### PASSAGE
=== Section Start ===

I’ve got a whole ton of Node-RED flows running on the internet, handling a whole bunch of GitHub webhooks, for example. It just makes it really quick and easy. I’ve got a whole bunch of Alexa Skills at home that are backed by Node-RED running in the cloud, just because it makes it so quick and easy just to spin something up to handle the request, and again, not have to worry about all that boilerplate code you need to do it.

Alright, so what company is there out there using Node-RED right now, and what are they using it for?

Great question, Chris. We’ve got quite a healthy collection - both for an open source project - of other companies who are making use of Node-RED. To slightly avoid that question initially, this was one of the big things we decided with Node-RED, to develop as an open source project, and we got there really quickly. It was about six months into the life of it we decided to open source, because we saw the real value was building a bigger community around it. And that has certainly borne out.

Today, other than ourselves, Hitachi, probably the main other contributor - and they are very heavily using Node-RED as part of their own IoT platform… Great examples out there; you can go find about the sorts of things they use it for. It is quite central. So they’ve become a great contributor to the project. And then there’s a long list of – well, it’s interesting to see how it breaks down. There’s a load of companies who create hardware - industrial controllers, or industrial gateway-type machines; you’ve got people like MultiTech, Opto22, there’s a company in the U.K. called iaconnects… They all create hardware for interfacing, whether it’s with building management systems, or industrial automation… They create gateway devices, and they have built Node-RED as part of the software stack on those devices.

=== Section End ===

### RECORDED DATA
=== Section Start ===

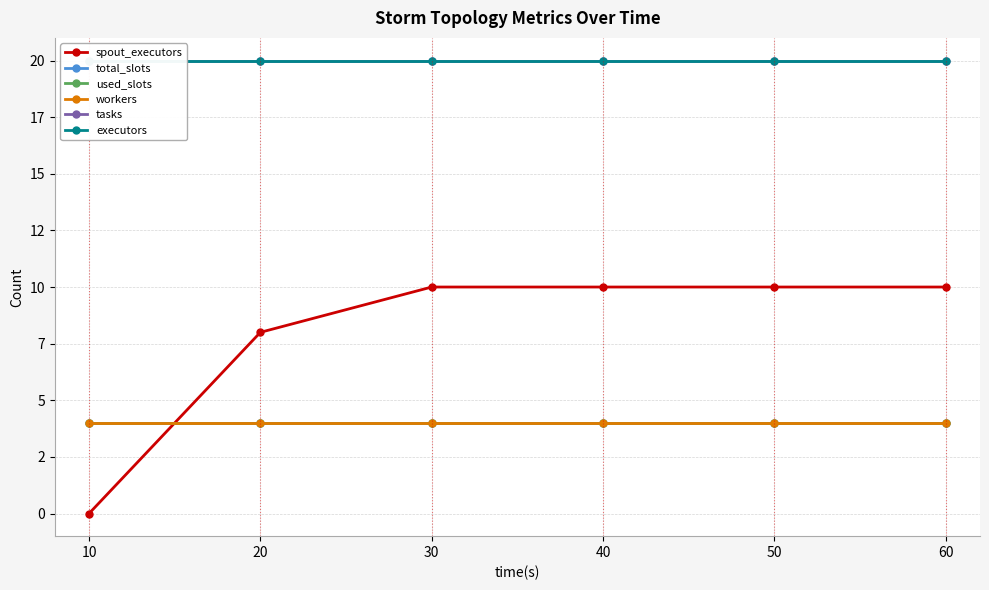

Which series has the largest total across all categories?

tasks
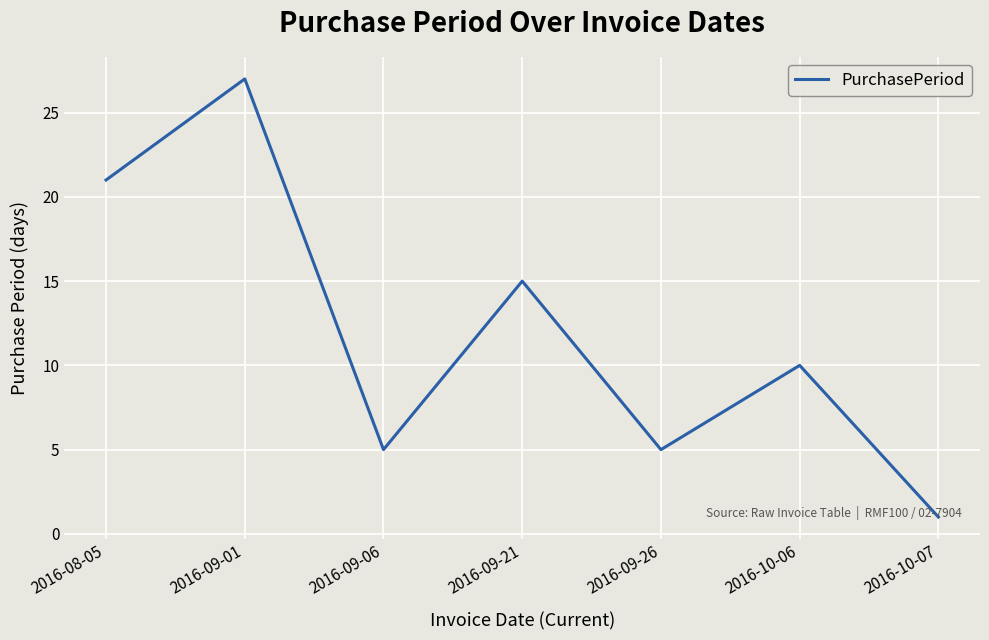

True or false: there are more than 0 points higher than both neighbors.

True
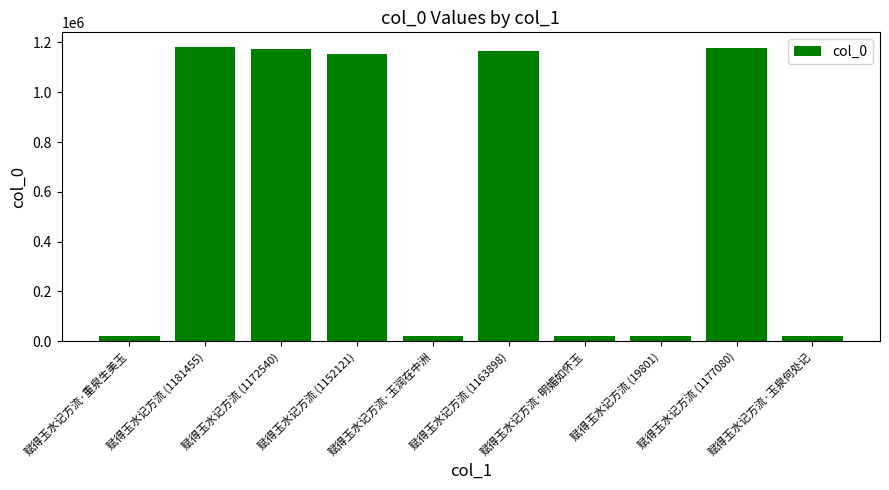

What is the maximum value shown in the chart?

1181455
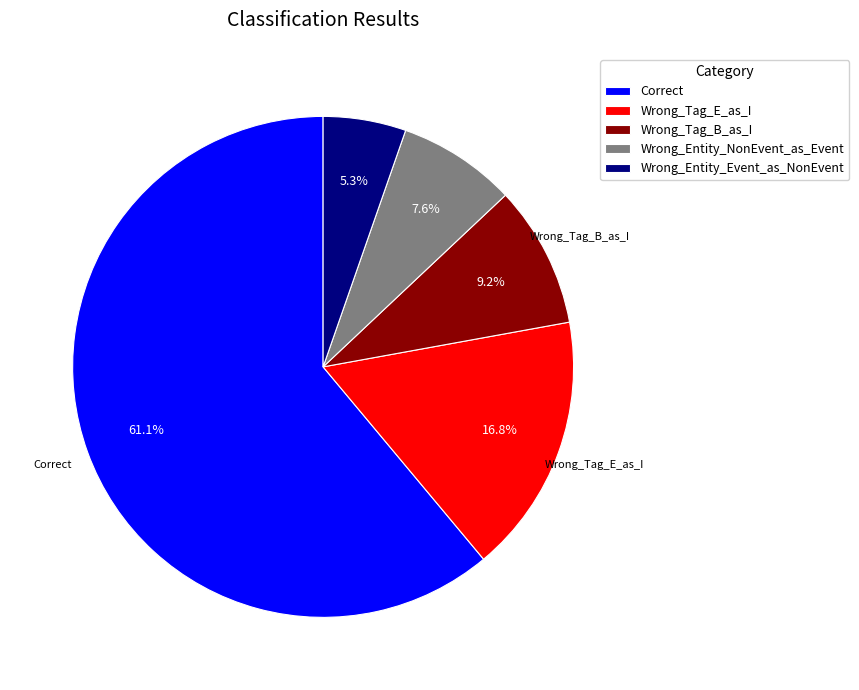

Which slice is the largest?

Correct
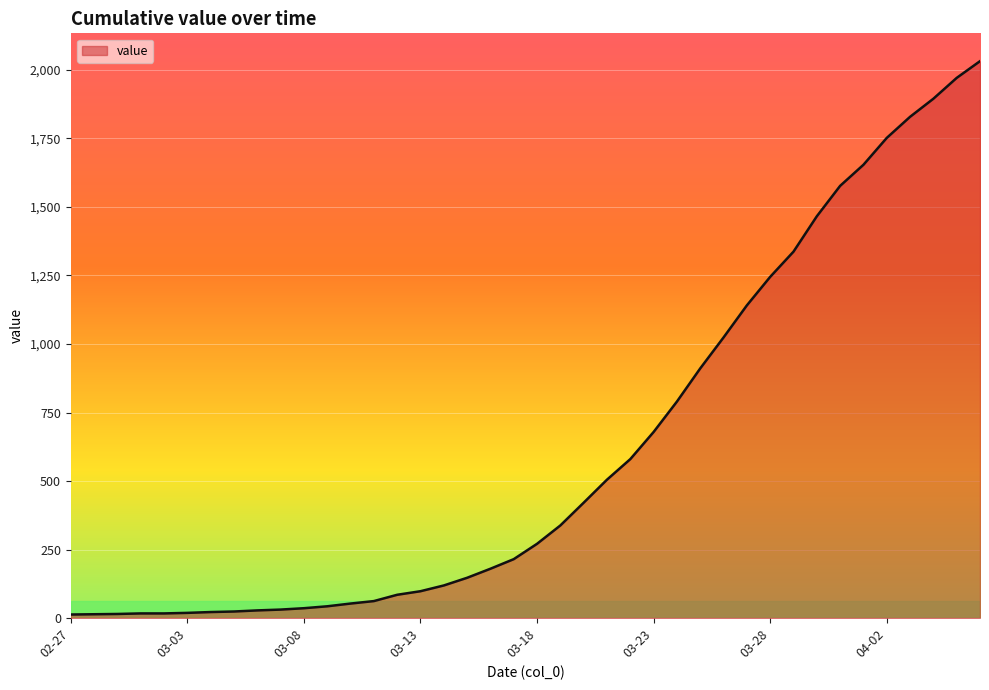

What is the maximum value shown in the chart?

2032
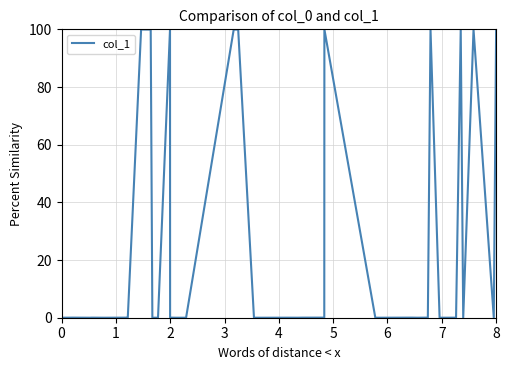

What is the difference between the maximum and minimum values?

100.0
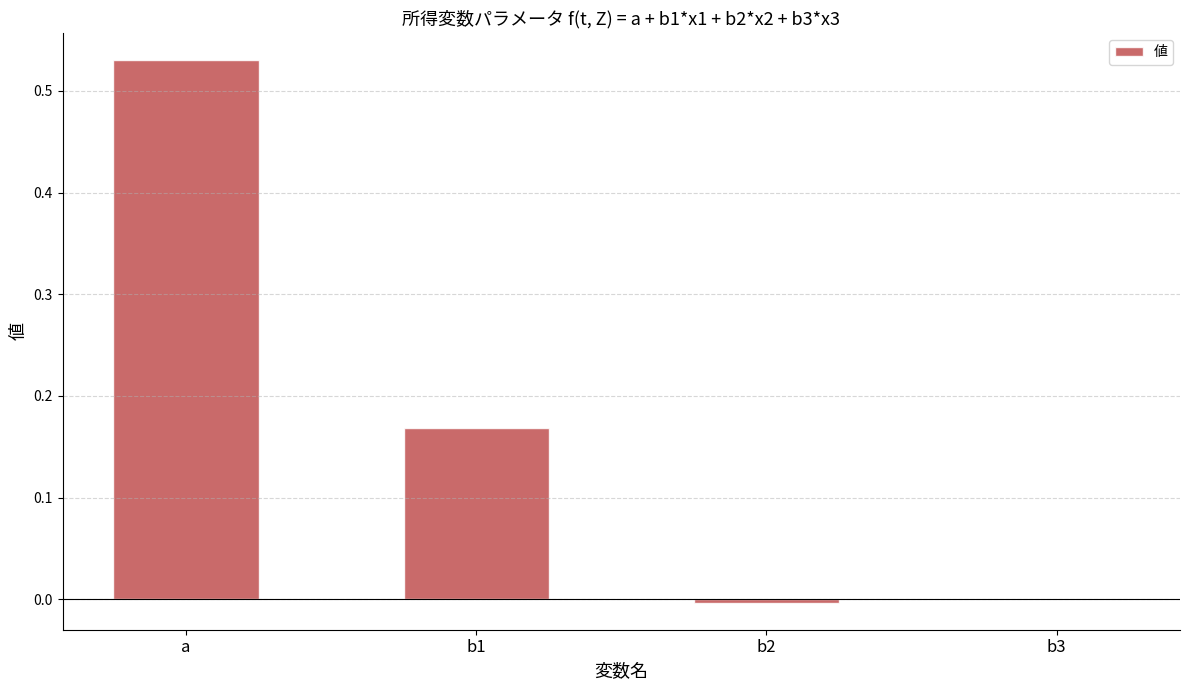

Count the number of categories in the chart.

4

=== Section End ===

### QUESTIONS
A: Repeat the Node-RED passage word for word, from "Great question, Chris." to "certainly borne out.".
B: Go on with the Node-RED passage, starting right after its last sentence.

### RESPONSES FOR EACH TASK
A:
Great question, Chris. We’ve got quite a healthy collection - both for an open source project - of other companies who are making use of Node-RED. To slightly avoid that question initially, this was one of the big things we decided with Node-RED, to develop as an open source project, and we got there really quickly. It was about six months into the life of it we decided to open source, because we saw the real value was building a bigger community around it. And that has certainly borne out.

B:
For them, it’s all about – their users are not necessarily developers, but they understand the environment they’re running this hardware in. They’re system engineers, or they own a building. So Node-RED and its higher level of abstraction makes it easier for them to define the behavior of this hardware.

Nick, real quick - are those particular usages a replacement for a PLC, or is it something in addition to that?

Can you just explain what a PLC is for those back home?

I cannot. [laughter] Maybe Nick can.

A PLC (Programmable Logic Controller) is one of those abbreviations that you take for granted, and when you someone puts you on the spot. Programmable Logic Controller - it’s the bit of hardware that will talk to the actual machines, and it’s where you can program their behavior… And those are often fairly proprietary devices from the different manufacturers. These different industrial gateways - some are complementary to PLCs, some will sit alongside and they will have on them the APIs to talk to PLCs, but then try and open them up. Your Node-RED flows on those devices, will be able to talk to the PLC to get the raw data, but then give you much more freedom as to what you then do with the data because of the palette of nodes.

And then the building management systems, those sorts of things… Again, they’re all sort of designed to sit alongside whatever the standard hardware is out there. I think all these companies are trying to use these open tools to try and create a more open ecosystem for these sorts of environments, which have traditionally been very stovepipe. If you buy one manufacturer, you have to buy that manufacturer for everything, because that’s the only option.

So you’ve got device people, and then you’ve got people using it in the cloud. I mentioned Hitachi, I know Siemens have got an offering around Node-RED, NetApp have got a modified version of Node-RED for one of their products… Particle.io, a great IoT company, creating really cool devices; they’ve got their current beta of their Particle Rules Engine, so you can actually define rules for your IoT data using Node-RED… And then there’s a long list of companies, big and small, who are playing around with Node-RED. Some already have commercial offerings based around it. Lots of people are using it internally, and rather than creating products on the back of it, just using it for what it’s meant to be used for internally, that type of stuff.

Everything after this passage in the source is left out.